• _EXERCISE BRIEF_
Reproduce the records word for word, starting at their beginning and going on through the line that contains "आफ्नैबाट असुरक्षित महिला, न्यायको लडाईमै", with that line included. Leave the pictures out of your copy.

INPUT section start

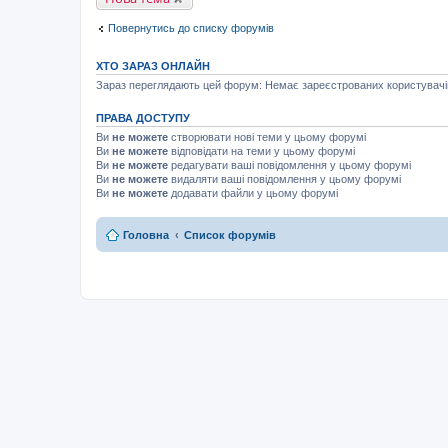
Повернутись до списку форумів
ХТО ЗАРАЗ ОНЛАЙН
Зараз переглядають цей форум: Немає зареєстрованих користувачів 
ПРАВА ДОСТУПУ
Ви
не можете
створювати нові теми у цьому форумі
Ви
не можете
відповідати на теми у цьому форумі
Ви
не можете
редагувати ваші повідомлення у цьому форумі
Ви
не можете
видаляти ваші повідомлення у цьому форумі
Ви
не можете
додавати файли у цьому форумі
Головна
Список форумів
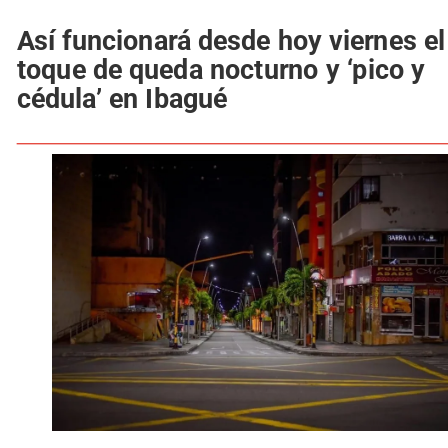
Así funcionará desde hoy viernes el
toque de queda nocturno y ‘pico y
cédula’ en Ibagué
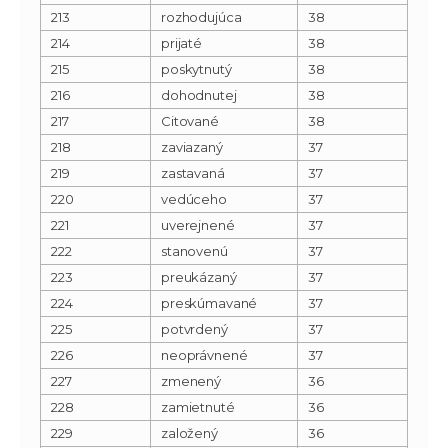
213
rozhodujúca
38
214
prijaté
38
215
poskytnutý
38
216
dohodnutej
38
217
Citované
38
218
zaviazaný
37
219
zastavaná
37
220
vedúceho
37
221
uverejnené
37
222
stanovenú
37
223
preukázaný
37
224
preskúmavané
37
225
potvrdený
37
226
neoprávnené
37
227
zmenený
36
228
zamietnuté
36
229
založený
36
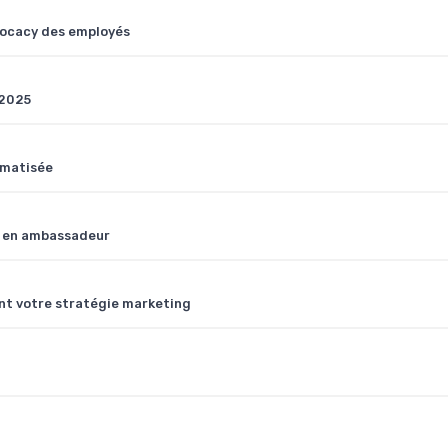
vocacy des employés
 2025
omatisée
t en ambassadeur
t votre stratégie marketing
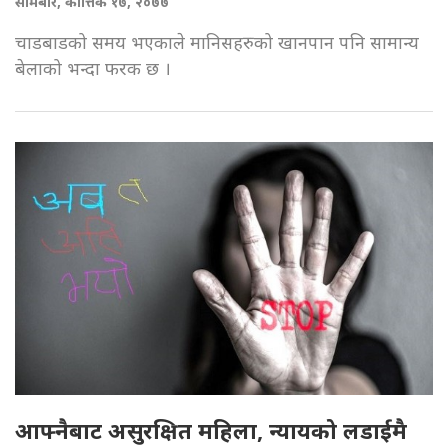
सोमबार, कात्तिक १७, २०७७
चाडबाडको समय भएकाले मानिसहरुको खानपान पनि सामान्य
बेलाको भन्दा फरक छ ।
आफ्नैबाट असुरक्षित महिला, न्यायको लडाईमै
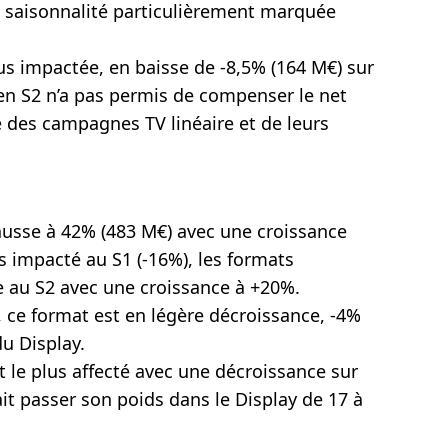
e saisonnalité particulièrement marquée
lus impactée, en baisse de -8,5% (164 M€) sur
en S2 n’a pas permis de compenser le net
ue des campagnes TV linéaire et de leurs
hausse à 42% (483 M€) avec une croissance
s impacté au S1 (-16%), les formats
e au S2 avec une croissance à +20%.
, ce format est en légère décroissance, -4%
u Display.
at le plus affecté avec une décroissance sur
ait passer son poids dans le Display de 17 à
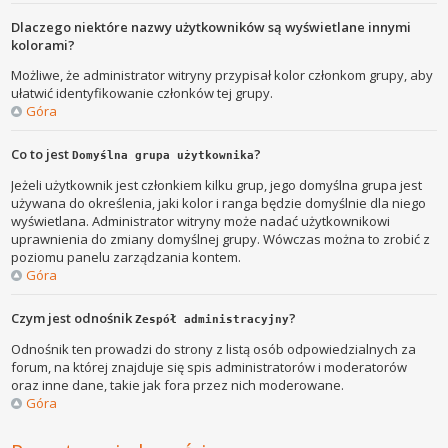
Dlaczego niektóre nazwy użytkowników są wyświetlane innymi
kolorami?
Możliwe, że administrator witryny przypisał kolor członkom grupy, aby
ułatwić identyfikowanie członków tej grupy.
Góra
Co to jest
?
Domyślna grupa użytkownika
Jeżeli użytkownik jest członkiem kilku grup, jego domyślna grupa jest
używana do określenia, jaki kolor i ranga będzie domyślnie dla niego
wyświetlana. Administrator witryny może nadać użytkownikowi
uprawnienia do zmiany domyślnej grupy. Wówczas można to zrobić z
poziomu panelu zarządzania kontem.
Góra
Czym jest odnośnik
?
Zespół administracyjny
Odnośnik ten prowadzi do strony z listą osób odpowiedzialnych za
forum, na której znajduje się spis administratorów i moderatorów
oraz inne dane, takie jak fora przez nich moderowane.
Góra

INPUT section end

• _OUTPUT BELOW_
Повернутись до списку форумів
ХТО ЗАРАЗ ОНЛАЙН
Зараз переглядають цей форум: Немає зареєстрованих користувачів 
ПРАВА ДОСТУПУ
Ви
не можете
створювати нові теми у цьому форумі
Ви
не можете
відповідати на теми у цьому форумі
Ви
не можете
редагувати ваші повідомлення у цьому форумі
Ви
не можете
видаляти ваші повідомлення у цьому форумі
Ви
не можете
додавати файли у цьому форумі
Головна
Список форумів
Así funcionará desde hoy viernes el
toque de queda nocturno y ‘pico y
cédula’ en Ibagué
213
rozhodujúca
38
214
prijaté
38
215
poskytnutý
38
216
dohodnutej
38
217
Citované
38
218
zaviazaný
37
219
zastavaná
37
220
vedúceho
37
221
uverejnené
37
222
stanovenú
37
223
preukázaný
37
224
preskúmavané
37
225
potvrdený
37
226
neoprávnené
37
227
zmenený
36
228
zamietnuté
36
229
založený
36
vocacy des employés
 2025
omatisée
t en ambassadeur
t votre stratégie marketing
सोमबार, कात्तिक १७, २०७७
चाडबाडको समय भएकाले मानिसहरुको खानपान पनि सामान्य
बेलाको भन्दा फरक छ ।
आफ्नैबाट असुरक्षित महिला, न्यायको लडाईमै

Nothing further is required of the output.